Fig. 52.—Toxoplasma pyrogenes. 1, body found in blood. 2–7, bodies found
in spleen. [1 is about the size of a red blood corpuscle, as drawn in the figures]. Magnification not stated. (After Castellani.)]
Castellani (1913–14)[141] has described similar parasites from a case of splenomegaly, with fever of long standing, in a Sinhalese boy. The bodies were found in the spleen and more rarely in the blood (fig. 52). Castellani has named them Toxoplasma pyrogenes. Further researches are needed.
THE SPIROCHÆTES.
The Spirochætes are long, narrow, wavy, thread-like organisms, with a firm yet flexible outer covering or periplast. There is a diffuse nucleus internally in the form of bars or rodlets of chromatin distributed along the body. In some forms there is a membrane or crista present (fig. 53), which in the past was compared with the undulating membrane of a trypanosome, but the membrane of a spirochæte does not undulate. Progression is very rapid, corkscrew-like and undulatory movements occurring simultaneously.

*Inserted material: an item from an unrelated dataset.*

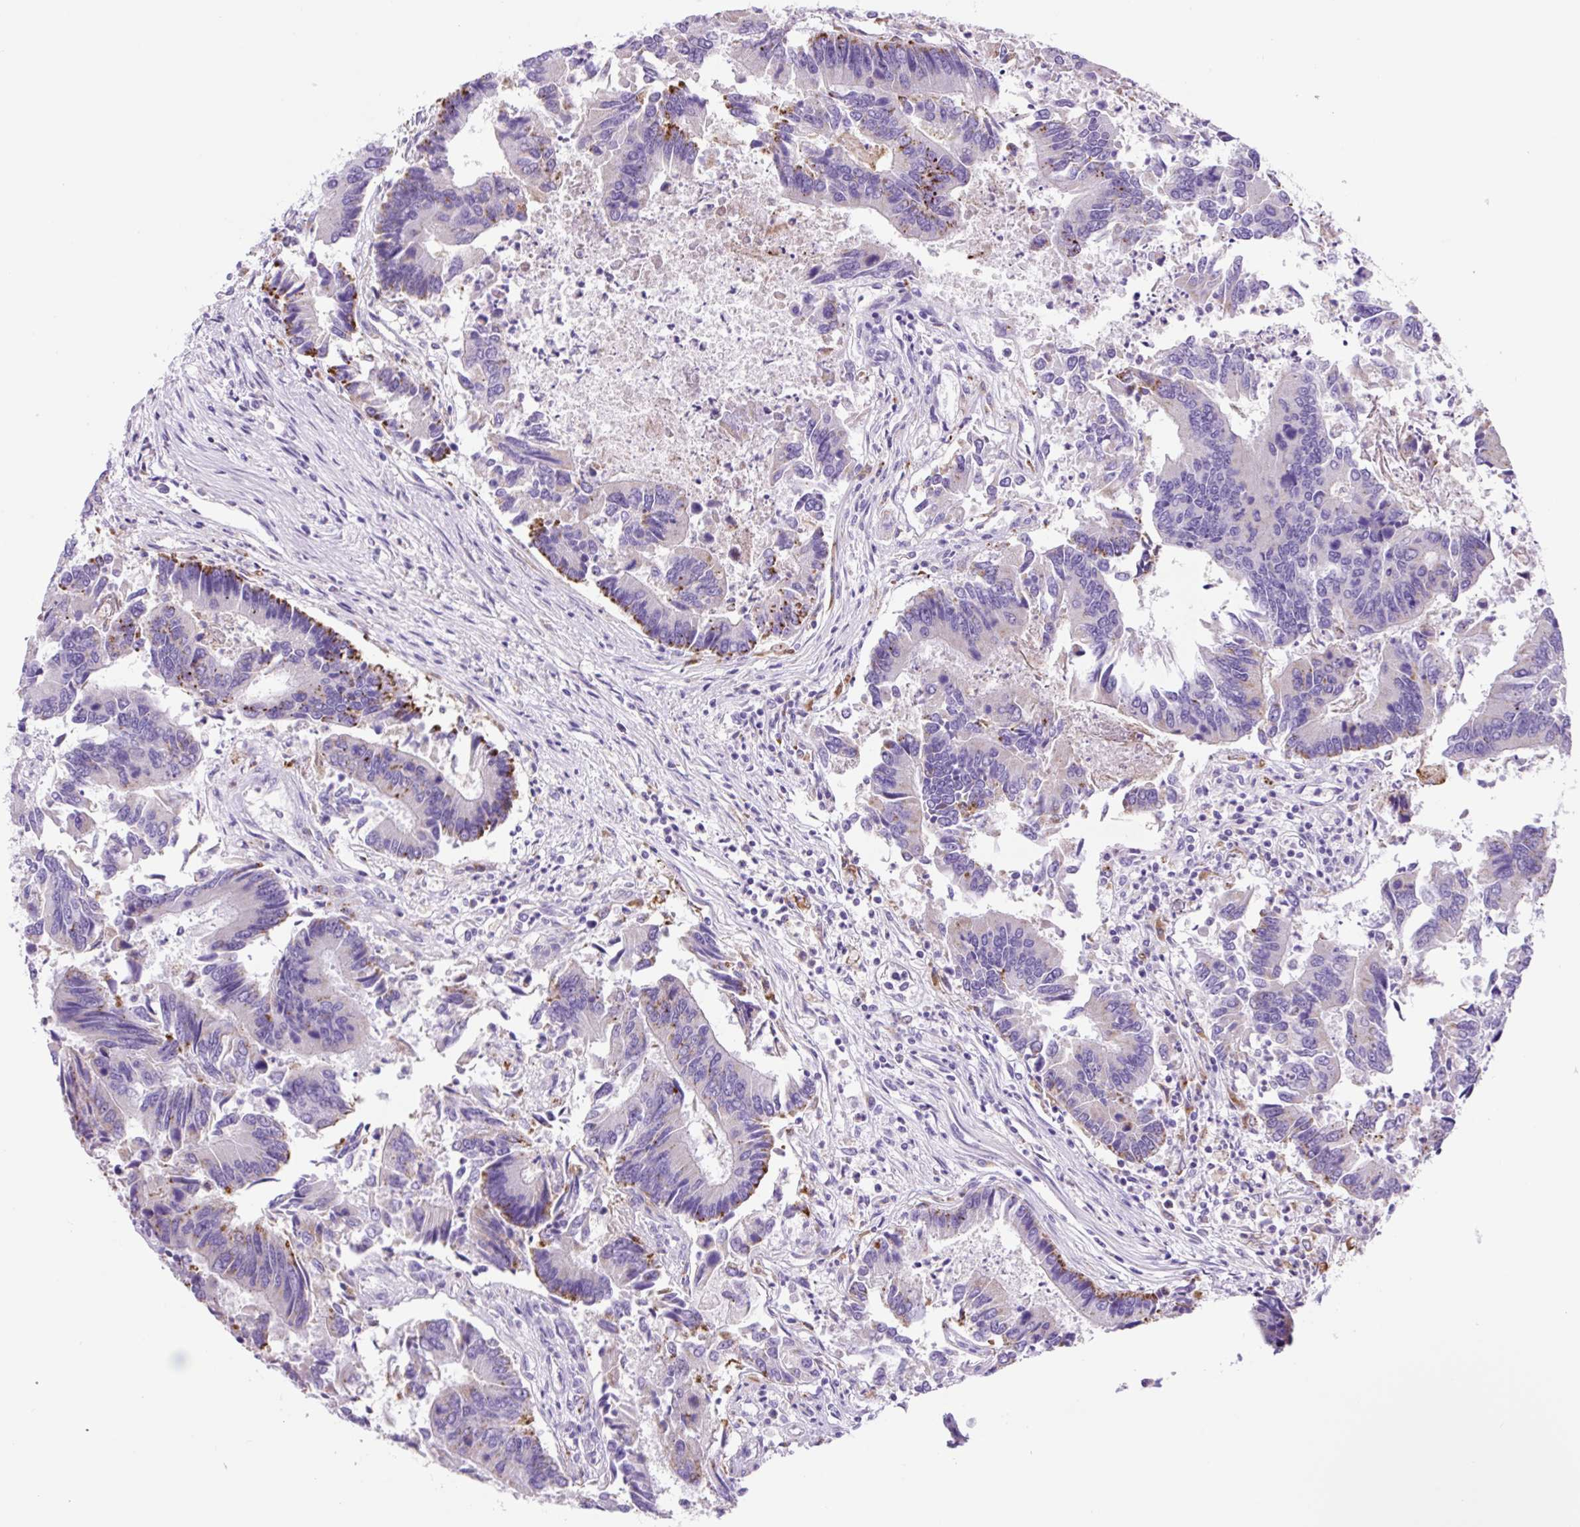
{"staining": {"intensity": "moderate", "quantity": "<25%", "location": "cytoplasmic/membranous"}, "tissue": "colorectal cancer", "cell_type": "Tumor cells", "image_type": "cancer", "snomed": [{"axis": "morphology", "description": "Adenocarcinoma, NOS"}, {"axis": "topography", "description": "Colon"}], "caption": "Protein staining of colorectal cancer tissue exhibits moderate cytoplasmic/membranous positivity in approximately <25% of tumor cells. (DAB IHC, brown staining for protein, blue staining for nuclei).", "gene": "LCN10", "patient": {"sex": "female", "age": 67}}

The genus Spirochæta was founded by Ehrenberg in 1833 for an organism which he discovered in stagnant water in Berlin. Ehrenberg named the organism Spirochæta plicatilis. According to Zuelzer (1912) S. plicatilis does not possess a membrane or crista, but an axial filament. S. gigantea has been described by Warming from sea-water.
Fig. 53.—Spirochæta balbianii. a, basal granule or polar cap. b, chromatin rodlets. c, membrane (“crista”). d, myonemes in membrane. (After Fantham and Porter.)